= War Widows Association, New Delhi =

War Widows Association (WWA) is a registered non-governmental civilian organisation based in New Delhi, India, for the support of women who have lost their husbands to war. The association has reached out to and supported the widows of the 1965 Indo-Pakistani War, the 1971 Indo-Pak war, the Kargil War in 1999 as well as the widows of the CRPF personnel killed in the Pulwama attack in 2019.

== Description ==
WWA was formed by women who were affected by the trauma of the 1965 Indo-Pakistani War to provide support to wives who had lost their husbands in the 1971 Indo-Pak war; this was the impetus for the formation of the War Widows Association in 1972 with its chairperson as V.Mohini Giri. The group found out that the main concerns of the widows after losing their husbands were "shelter, jobs and dignity". The widows also struggled with supporting their children. With these findings, the group approached Prime Minister Indira Gandhi who promised her support for the empowerment of the widows along with the construction of Shaheed Bhawan, Aruna Asaf Ali Marg for the usage of WWA. After the Kargil War, with almost no resources, WWA offered to provide housing and transport facilities for the families of the soldiers hospitalized in Delhi.
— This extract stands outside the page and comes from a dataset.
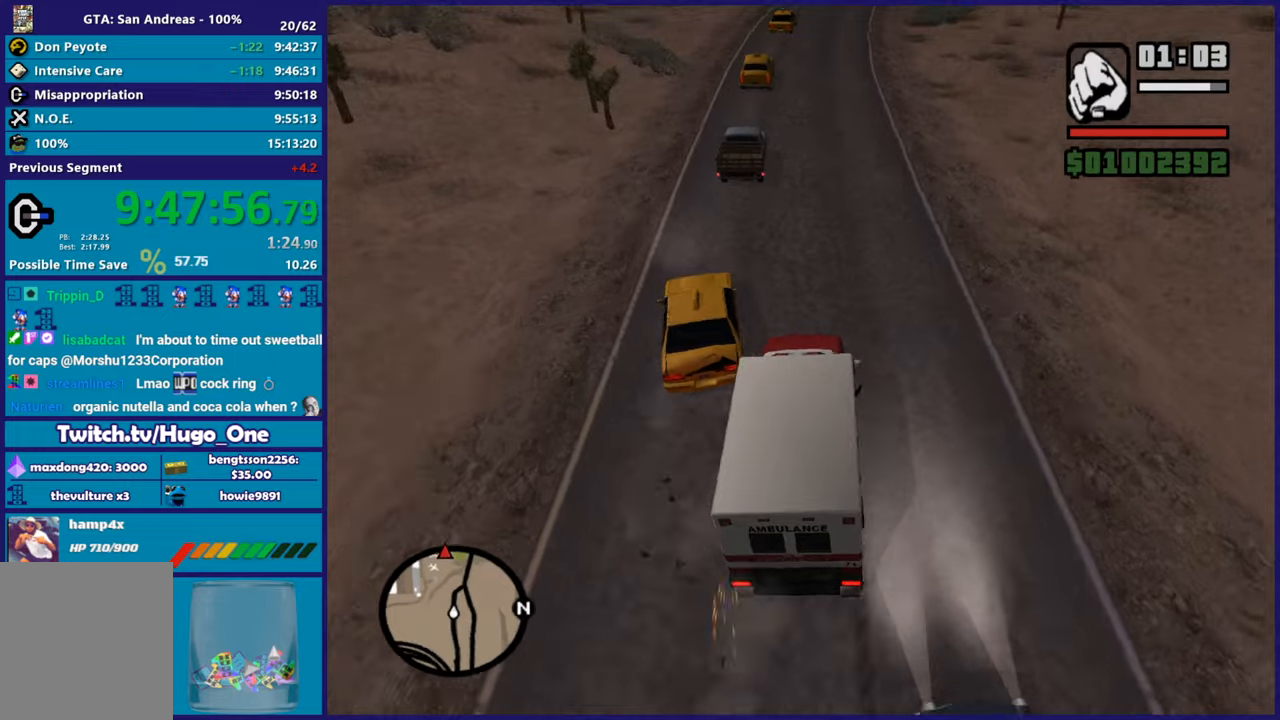
{"buttons": ["R2"], "left_stick": "center", "right_stick": "down", "button_events": []}
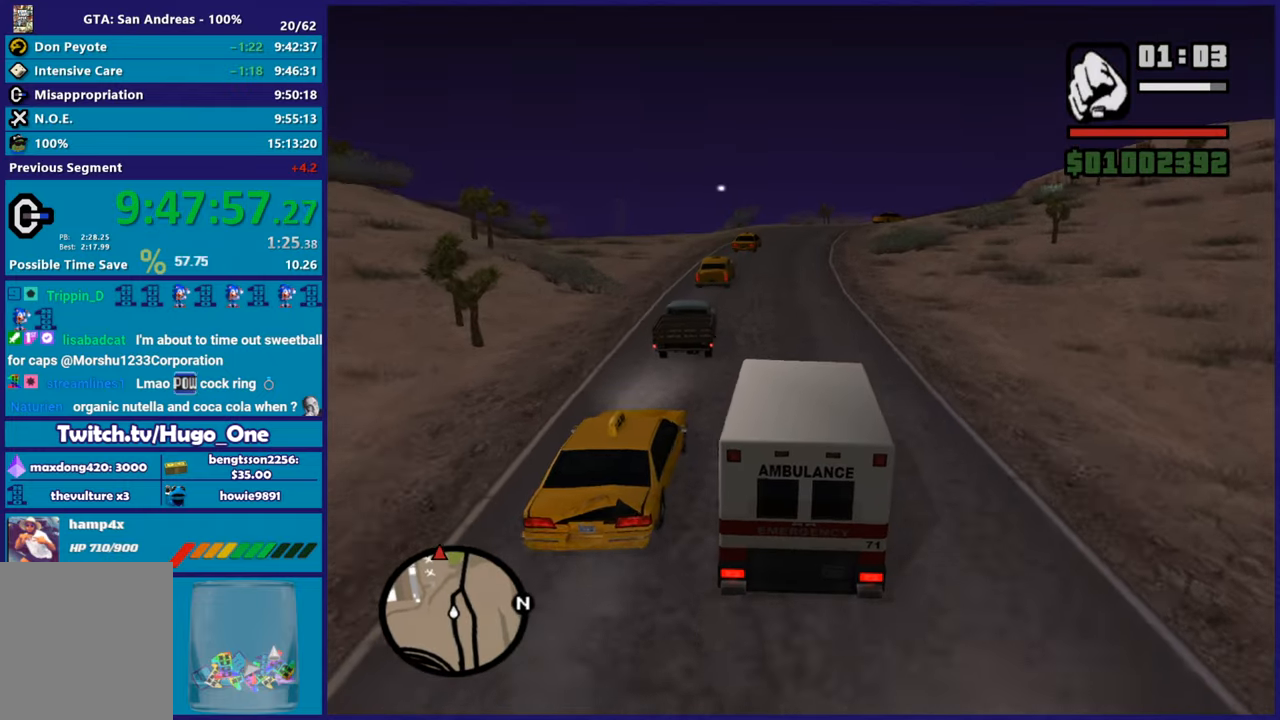
{"buttons": ["R2"], "left_stick": "center", "right_stick": "down", "button_events": []}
Wing Commander N. K. Pant (Retd) explains that "the majority of the killed and wounded soldiers are in the age group of 23 to 25 years, and most of them have left behind young widows and infants". The organisations holds events on occasions like Vijay Diwas, the end of the Indo-Pakistan war of 1971.

== Mission ==
The following mission became its mandate:
To ensure for widows of war and armed conflict their human rights to live a respectful life even after their loved ones are no more. This involves a continuous struggle to provide economic and emotional support, guidance and assistance to war widows so that they can be comfortably rehabilitated in society. WWA works for the welfare of the war affected families, guiding and advising family members to become economically independent.